One of the things that blew my mind the first time I learned about it is bootstrapping. Although very counterintuitive at first glance, it makes perfect sense to estimate the accuracy of your sample estimates, given that you have a representative sample. In this blog post I explain how you can calculate confidence intervals for any difference in estimate between two samples, using the simpleboot R package.
First we load in the packages. I load in the simpleboot package for performing the two-sample bootstrap and I will use ggplot2 for demonstration.
Next, I generate two samples of data where we can perform the bootstrap on. I also plot their densities to show how these two samples differ from each other.
sample1 <- data.frame(sample = 'first sample', values = rnorm(1200,24,5)) sample2 <- data.frame(sample = 'second sample', values = rnorm(1600,20,5)) samples <- rbind(sample1,sample2) ggplot(samples,aes(x = values, col = sample, fill = sample, group = sample)) + geom_density(alpha=0.2)
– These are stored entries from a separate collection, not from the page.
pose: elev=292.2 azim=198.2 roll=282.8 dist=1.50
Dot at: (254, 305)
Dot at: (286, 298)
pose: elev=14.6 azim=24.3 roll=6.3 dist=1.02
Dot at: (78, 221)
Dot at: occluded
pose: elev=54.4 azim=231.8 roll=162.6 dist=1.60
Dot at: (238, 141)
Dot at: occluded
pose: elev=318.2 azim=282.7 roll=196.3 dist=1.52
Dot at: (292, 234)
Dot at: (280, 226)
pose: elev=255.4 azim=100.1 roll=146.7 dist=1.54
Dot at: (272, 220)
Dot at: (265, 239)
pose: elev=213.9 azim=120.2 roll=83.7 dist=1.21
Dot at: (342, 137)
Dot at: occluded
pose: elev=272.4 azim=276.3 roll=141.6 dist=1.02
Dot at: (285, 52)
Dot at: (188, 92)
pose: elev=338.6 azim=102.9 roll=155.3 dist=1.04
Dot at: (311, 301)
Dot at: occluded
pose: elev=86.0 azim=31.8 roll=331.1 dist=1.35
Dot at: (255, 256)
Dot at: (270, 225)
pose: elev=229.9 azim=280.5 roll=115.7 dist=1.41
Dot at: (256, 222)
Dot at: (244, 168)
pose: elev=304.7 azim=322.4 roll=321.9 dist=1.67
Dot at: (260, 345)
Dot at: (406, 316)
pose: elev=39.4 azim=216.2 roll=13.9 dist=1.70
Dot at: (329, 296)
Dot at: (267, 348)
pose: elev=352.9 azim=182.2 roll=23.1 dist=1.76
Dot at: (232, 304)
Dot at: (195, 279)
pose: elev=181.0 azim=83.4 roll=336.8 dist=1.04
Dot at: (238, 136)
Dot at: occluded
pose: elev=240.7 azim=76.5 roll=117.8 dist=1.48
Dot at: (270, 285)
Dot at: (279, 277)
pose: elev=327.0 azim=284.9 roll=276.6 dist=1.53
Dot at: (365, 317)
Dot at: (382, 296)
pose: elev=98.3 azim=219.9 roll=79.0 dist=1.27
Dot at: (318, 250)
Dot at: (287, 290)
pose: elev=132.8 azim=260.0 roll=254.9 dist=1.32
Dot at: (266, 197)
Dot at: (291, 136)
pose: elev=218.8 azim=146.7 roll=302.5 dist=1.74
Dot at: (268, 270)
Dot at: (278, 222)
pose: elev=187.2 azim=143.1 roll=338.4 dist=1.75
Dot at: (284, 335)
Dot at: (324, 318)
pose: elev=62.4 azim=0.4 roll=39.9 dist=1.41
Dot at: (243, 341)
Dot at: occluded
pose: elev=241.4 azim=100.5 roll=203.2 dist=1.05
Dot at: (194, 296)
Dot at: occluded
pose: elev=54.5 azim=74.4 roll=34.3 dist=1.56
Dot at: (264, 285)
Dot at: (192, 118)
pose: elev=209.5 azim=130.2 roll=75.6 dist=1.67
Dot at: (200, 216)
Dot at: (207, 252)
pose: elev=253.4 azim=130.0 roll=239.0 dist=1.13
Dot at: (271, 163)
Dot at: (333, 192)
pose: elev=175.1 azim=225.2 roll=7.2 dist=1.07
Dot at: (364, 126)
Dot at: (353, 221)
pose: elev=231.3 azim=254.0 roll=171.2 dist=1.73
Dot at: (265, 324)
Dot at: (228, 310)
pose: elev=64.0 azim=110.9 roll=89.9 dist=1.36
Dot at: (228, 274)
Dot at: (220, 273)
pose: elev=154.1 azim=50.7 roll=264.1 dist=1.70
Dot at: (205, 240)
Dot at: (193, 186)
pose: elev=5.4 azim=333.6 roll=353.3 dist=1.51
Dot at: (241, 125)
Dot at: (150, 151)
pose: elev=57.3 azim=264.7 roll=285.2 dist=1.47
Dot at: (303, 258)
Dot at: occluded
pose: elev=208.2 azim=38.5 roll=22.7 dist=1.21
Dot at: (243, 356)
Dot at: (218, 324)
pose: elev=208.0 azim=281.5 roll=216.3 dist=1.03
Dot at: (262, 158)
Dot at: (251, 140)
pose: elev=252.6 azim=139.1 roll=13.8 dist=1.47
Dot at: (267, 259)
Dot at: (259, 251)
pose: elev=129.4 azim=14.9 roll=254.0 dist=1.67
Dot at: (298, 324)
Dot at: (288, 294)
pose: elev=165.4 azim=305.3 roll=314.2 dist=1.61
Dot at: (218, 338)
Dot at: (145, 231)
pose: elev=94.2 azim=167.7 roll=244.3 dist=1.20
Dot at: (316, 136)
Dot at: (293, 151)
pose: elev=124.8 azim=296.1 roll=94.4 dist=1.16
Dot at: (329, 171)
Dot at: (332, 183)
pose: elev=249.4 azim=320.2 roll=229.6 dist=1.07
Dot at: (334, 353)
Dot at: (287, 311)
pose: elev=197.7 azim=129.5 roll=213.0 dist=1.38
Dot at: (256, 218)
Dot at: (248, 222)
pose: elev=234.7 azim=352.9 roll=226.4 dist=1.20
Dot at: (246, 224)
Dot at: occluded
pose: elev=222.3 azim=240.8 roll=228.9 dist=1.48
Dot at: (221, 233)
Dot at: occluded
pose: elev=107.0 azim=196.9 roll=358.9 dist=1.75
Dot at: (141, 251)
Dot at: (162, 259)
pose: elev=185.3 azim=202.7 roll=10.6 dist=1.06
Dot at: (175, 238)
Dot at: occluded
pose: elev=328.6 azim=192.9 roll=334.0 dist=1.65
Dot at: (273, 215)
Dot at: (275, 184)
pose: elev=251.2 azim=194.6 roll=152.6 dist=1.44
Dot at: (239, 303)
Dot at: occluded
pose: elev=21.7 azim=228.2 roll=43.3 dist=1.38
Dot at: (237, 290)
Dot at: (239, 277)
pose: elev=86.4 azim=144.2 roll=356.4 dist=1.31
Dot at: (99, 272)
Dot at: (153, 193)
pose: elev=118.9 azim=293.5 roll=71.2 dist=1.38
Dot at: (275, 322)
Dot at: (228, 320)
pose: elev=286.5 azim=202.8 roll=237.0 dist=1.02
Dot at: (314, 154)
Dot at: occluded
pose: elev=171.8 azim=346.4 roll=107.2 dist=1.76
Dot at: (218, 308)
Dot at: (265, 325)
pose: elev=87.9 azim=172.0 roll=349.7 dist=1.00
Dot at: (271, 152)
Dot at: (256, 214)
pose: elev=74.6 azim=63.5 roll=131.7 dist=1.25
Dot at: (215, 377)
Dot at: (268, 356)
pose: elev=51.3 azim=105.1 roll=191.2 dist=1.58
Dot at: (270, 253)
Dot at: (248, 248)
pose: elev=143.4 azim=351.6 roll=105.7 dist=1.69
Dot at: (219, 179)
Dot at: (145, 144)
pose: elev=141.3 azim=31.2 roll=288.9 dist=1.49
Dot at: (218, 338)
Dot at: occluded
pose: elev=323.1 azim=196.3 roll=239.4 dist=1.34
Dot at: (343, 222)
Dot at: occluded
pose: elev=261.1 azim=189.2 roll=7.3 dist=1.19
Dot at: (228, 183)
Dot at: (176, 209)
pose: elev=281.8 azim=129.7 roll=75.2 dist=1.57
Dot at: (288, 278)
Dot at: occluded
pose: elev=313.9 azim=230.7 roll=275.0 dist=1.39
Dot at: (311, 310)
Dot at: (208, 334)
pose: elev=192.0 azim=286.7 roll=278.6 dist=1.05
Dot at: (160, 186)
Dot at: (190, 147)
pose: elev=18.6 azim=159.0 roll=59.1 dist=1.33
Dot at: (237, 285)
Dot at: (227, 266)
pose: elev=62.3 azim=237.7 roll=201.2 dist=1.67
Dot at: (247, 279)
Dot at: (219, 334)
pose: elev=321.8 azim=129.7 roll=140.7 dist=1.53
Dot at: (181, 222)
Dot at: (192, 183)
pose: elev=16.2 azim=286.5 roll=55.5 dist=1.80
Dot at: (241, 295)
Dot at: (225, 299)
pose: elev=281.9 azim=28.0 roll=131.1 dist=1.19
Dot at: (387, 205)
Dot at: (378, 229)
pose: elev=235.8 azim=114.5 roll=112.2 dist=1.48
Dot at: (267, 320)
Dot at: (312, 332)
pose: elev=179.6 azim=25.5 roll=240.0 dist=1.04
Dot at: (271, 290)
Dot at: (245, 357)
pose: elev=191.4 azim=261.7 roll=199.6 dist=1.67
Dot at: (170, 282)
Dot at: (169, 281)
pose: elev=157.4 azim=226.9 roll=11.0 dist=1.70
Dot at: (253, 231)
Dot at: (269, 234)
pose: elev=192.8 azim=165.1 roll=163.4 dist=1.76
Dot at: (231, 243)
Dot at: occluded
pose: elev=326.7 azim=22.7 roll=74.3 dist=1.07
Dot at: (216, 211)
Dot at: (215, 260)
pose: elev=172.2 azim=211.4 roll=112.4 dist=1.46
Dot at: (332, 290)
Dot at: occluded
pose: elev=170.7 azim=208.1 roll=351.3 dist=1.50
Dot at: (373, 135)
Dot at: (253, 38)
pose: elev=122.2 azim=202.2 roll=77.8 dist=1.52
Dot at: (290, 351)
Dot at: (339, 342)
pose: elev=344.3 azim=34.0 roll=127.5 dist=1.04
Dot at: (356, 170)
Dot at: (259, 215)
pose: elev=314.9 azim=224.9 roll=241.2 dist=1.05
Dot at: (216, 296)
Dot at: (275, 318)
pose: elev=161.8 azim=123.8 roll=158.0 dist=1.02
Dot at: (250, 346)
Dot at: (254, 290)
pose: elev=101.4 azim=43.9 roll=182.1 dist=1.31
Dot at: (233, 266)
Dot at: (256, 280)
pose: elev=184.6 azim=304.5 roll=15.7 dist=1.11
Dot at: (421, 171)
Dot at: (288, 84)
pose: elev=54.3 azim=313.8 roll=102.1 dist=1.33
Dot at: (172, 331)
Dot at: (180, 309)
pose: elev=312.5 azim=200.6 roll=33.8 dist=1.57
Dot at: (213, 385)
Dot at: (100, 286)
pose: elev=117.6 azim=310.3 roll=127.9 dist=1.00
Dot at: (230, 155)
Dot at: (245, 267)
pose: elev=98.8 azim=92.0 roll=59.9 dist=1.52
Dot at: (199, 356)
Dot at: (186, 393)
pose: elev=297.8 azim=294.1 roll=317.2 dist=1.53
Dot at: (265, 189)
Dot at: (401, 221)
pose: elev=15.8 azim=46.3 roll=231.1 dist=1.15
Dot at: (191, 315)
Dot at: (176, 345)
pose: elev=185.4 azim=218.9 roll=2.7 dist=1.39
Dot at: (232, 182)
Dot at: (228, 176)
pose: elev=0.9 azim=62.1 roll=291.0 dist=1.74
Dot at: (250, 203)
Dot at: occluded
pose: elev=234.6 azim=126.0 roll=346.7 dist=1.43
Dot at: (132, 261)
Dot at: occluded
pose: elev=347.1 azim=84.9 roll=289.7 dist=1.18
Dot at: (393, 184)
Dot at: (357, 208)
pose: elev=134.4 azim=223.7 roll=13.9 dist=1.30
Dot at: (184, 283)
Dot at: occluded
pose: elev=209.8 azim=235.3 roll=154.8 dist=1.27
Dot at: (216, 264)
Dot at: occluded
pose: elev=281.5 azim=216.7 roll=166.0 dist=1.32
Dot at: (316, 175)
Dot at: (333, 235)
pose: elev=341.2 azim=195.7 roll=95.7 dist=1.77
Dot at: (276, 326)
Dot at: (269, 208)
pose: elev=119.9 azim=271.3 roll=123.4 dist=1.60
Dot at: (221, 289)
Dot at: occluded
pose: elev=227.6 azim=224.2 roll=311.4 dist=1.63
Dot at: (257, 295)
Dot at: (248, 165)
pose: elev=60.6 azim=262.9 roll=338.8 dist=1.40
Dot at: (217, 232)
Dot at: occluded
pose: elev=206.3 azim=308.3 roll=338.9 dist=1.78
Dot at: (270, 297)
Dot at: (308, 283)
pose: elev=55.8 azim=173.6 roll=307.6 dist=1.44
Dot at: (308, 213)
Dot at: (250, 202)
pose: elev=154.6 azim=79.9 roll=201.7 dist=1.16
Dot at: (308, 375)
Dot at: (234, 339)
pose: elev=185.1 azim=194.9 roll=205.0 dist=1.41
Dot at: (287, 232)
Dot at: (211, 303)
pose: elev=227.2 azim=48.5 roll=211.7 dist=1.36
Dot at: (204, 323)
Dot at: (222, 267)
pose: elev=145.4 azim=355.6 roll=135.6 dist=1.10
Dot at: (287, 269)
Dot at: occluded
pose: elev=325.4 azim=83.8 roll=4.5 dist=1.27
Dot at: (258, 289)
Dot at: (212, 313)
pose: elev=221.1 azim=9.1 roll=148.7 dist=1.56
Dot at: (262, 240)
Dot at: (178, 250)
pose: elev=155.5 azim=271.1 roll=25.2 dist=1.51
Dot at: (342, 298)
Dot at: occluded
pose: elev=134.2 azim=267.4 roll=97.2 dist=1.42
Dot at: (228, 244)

Next up, I bootstrap the mean difference of the two samples. I resample (with replacement of course) 2500 times.
bootstrapped <- two.boot(sample1$values, sample2$values, mean, 2500)
The bootstrapped object is a list. The most interesting elements are the initial sample mean (t0), the sample differences (t), the amount of resamples (R), the data, the seed, etc.
In the next part of the code, I turn the vector of sample differences into a data frame so that I can use it in ggplot. I plot the differences as a histogram and add three vertical lines: the initial sample mean and the confidence interval boundaries (p = 0.05).
bootstrapped_mean_diff <- data.frame(bootstrapped$t) colnames(bootstrapped_mean_diff) <- 'mean_diffs' ggplot(bootstrapped_mean_diff, aes(x=mean_diffs)) + geom_histogram(bins=20, alpha=0.8) + geom_vline(xintercept = bootstrapped$t0, size = 1.5) + geom_vline(xintercept = quantile(bootstrapped_mean_diff$mean_diffs, 0.05), size = 1, linetype = 'dashed') + geom_vline(xintercept = quantile(bootstrapped_mean_diff$mean_diffs, 0.95), size = 1, linetype = 'dashed') + xlab('sample mean') + ylab('bootstrapped count')
Given this information we got from bootstrapping our samples, we can reject the null hypothesis that both means are the same. On a p = 0.05 level, we can see that both samples have a different mean.